**Consegna:** Riprendi la recensione del film Magic in the Moonlight e scrivine il seguito, a partire dall'ultima frase riportata.

**Brano fornito:**

══════

Dopo le atmosfere splendidamente cupe di Blue Jasmin, raffigurazione impeccabile della caduta sociale e mentale di una donna ai tempi della crisi economica, Woody Allen si prende un attimo di respiro e ritorna con un po’ più di leggerezza a rifugiarsi nel passato per raccontare una storia dai colori tenui, incentrata su amore, magia e l’irresistibile desiderio di abbandonarsi a quest’ultima per sopravvivere.
Alle note di You Do Something To Me di Cole Porter il compito di introdurci nelle atmosfere del suo quarantaquattresimo film da regista. Siamo alla fine dei ruggenti anni Venti e il celebre illusionista inglese Stanley Crawford (Colin Firth), noto con il nome di Wei Ling Soo, viene invitato in Francia da un suo amico al fine di smascherare una giovane medium americana tanto dotata e capace di incredibili prodigi quanto affascinante. Crawford è un uomo tutto d’un pezzo, razionale e dall’ego smisurato, che non crede alla vita dopo la morte e che si attiene a ciò che vede. Inutile dire che per lui la giovane Sophie (Emma Stone) non è nient’altro che una scaltra truffatrice giunta in Francia per mettere le mani sul denaro della facoltosa famiglia che sta ospitando lei e sua madre.

Magic in the Moonlight è una pellicola connotata da forti dualismi, come nella migliore tradizione alleniana, in cui magia e razionalità, ragione e sentimento, cultura britannica e cultura yankee si fronteggiano e finiscono per contaminarsi, amalgamamandosi, e divenendo qualcosa di diverso, complesso e migliore.

══════

**Dati estratti:**

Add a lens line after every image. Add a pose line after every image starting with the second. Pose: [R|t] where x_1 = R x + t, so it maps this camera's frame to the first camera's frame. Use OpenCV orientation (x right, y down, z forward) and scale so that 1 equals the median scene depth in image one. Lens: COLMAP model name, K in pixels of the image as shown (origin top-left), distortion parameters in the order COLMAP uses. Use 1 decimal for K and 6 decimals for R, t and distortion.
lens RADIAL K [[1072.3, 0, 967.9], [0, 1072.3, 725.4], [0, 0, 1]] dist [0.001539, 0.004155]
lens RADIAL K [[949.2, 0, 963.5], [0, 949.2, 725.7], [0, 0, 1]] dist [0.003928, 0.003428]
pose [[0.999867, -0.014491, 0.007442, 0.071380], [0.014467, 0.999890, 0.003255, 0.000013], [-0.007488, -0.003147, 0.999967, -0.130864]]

══════

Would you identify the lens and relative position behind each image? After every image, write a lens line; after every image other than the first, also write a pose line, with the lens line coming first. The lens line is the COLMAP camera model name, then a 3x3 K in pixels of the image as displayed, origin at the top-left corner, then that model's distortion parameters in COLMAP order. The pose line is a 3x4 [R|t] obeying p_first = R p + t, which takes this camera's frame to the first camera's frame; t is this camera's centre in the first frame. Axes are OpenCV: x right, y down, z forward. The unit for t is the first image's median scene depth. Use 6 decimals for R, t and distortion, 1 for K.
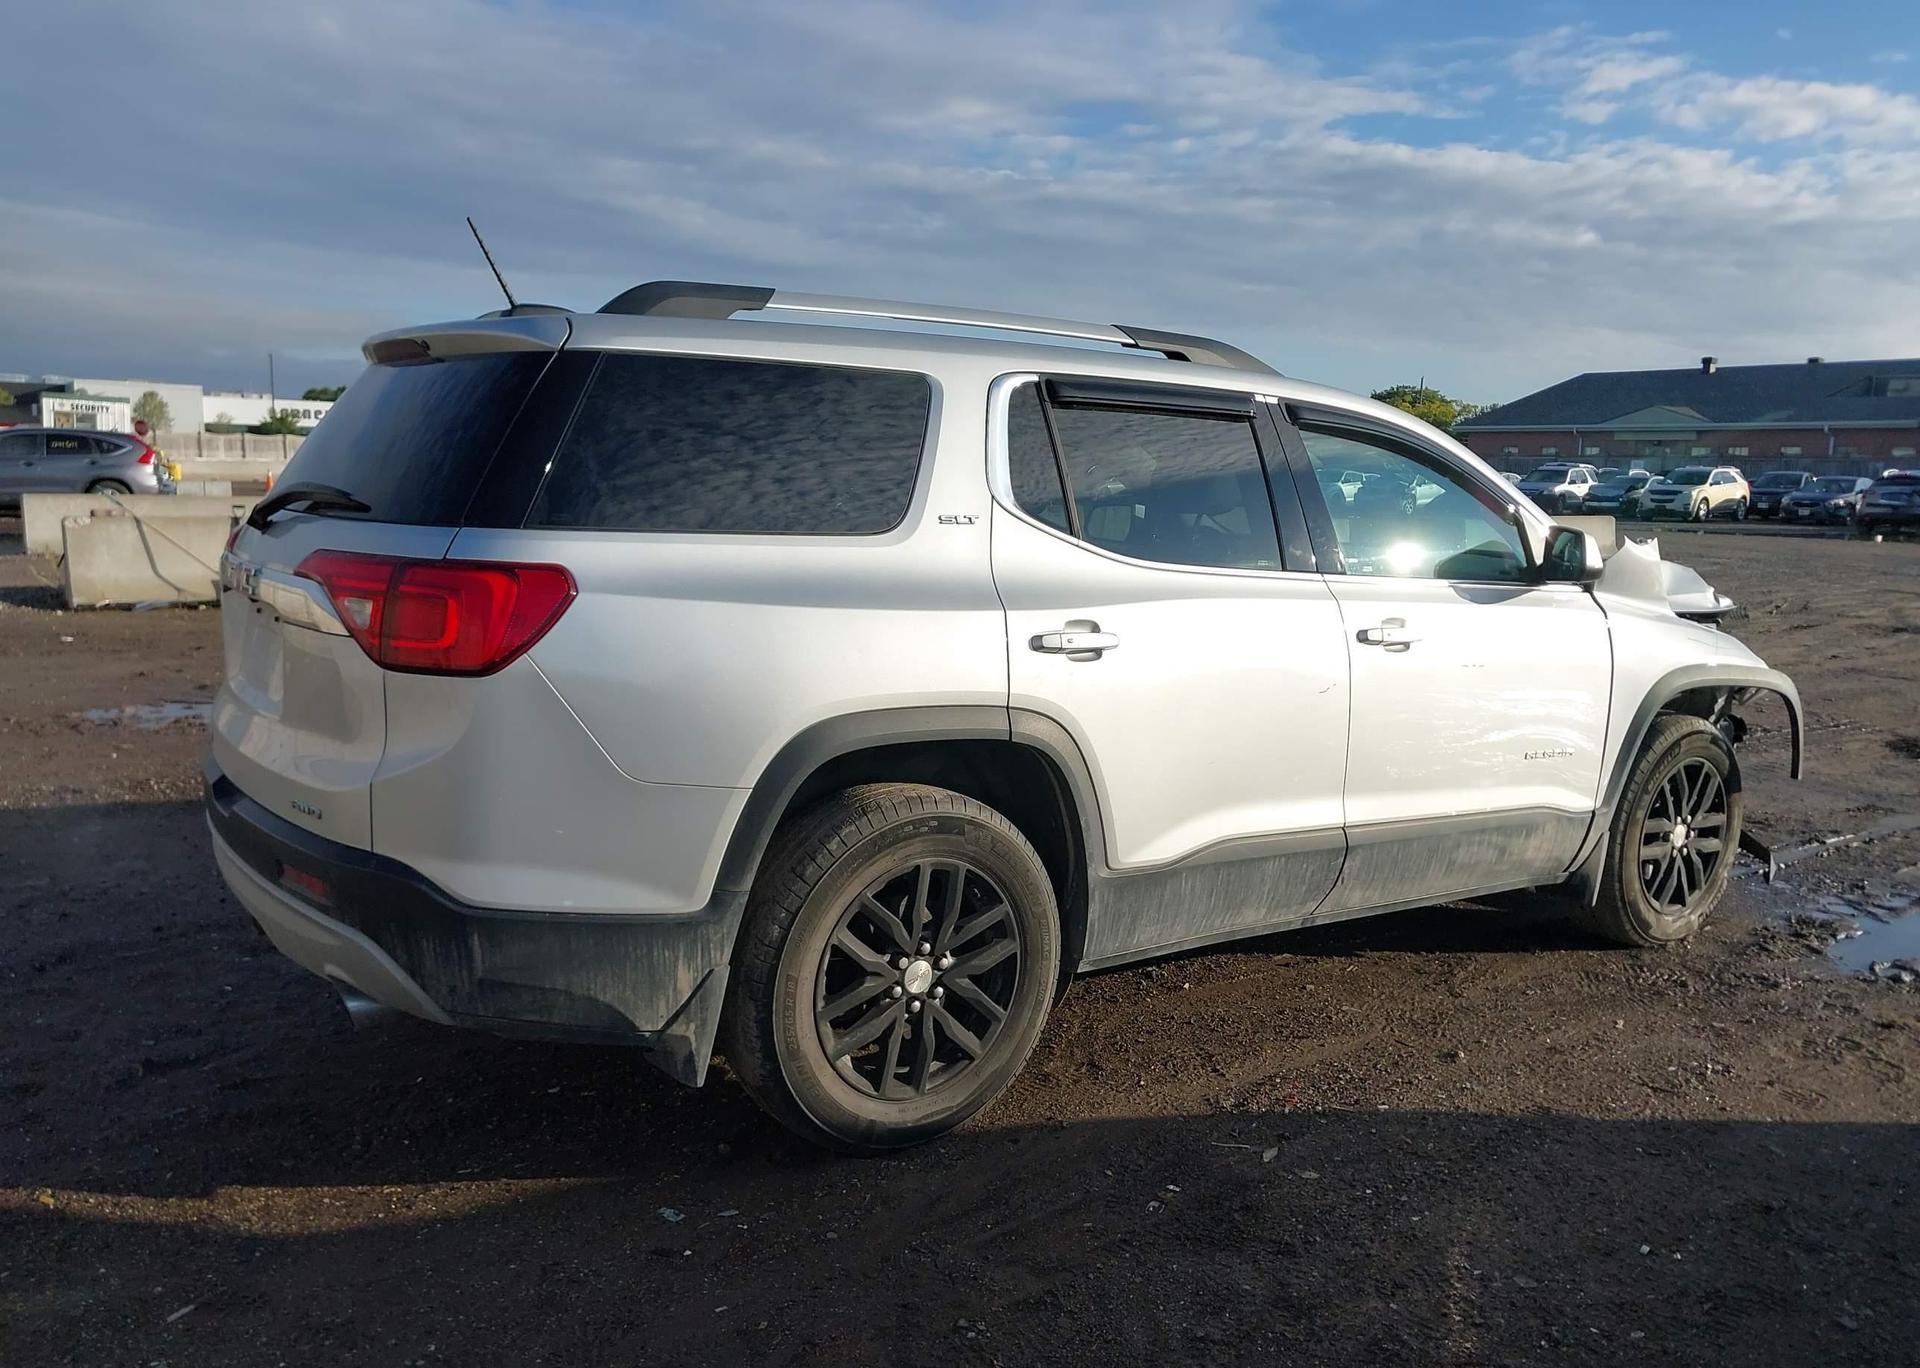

══════

**Risposta:**
Rubacchiando a piene mani dalla sua filmografia (da La rosa purpurea del Cairo a La maledizione dello scorpione di giada) così come dalle screwball comedy di Howard Hawks (Susanna e La signora del venerdì su tutte) il regista newyorkese firma solo apparentemente una delle sue opere più leggere e impalpabili.

La dizione british di Firth regala sottili sfumature (così come quella di Eileen Atkins nei panni della vecchia zia), facendo emergere ancora di più le differenze sociali e culturali tra il personaggio dello smascheratore Crawford e quello di Sophie, tutta occhioni e abitini plissettati, le cui lacune culturali rappresentano un’arma di seduzione pigmalionica irresistibile per il razionale Stanley. Per non parlare della graziosissima Emma Stone che, qui come in Birdman, ci regala una performance tanto matura quanto disincantata: altro che la fidanzatina di Spider-Man!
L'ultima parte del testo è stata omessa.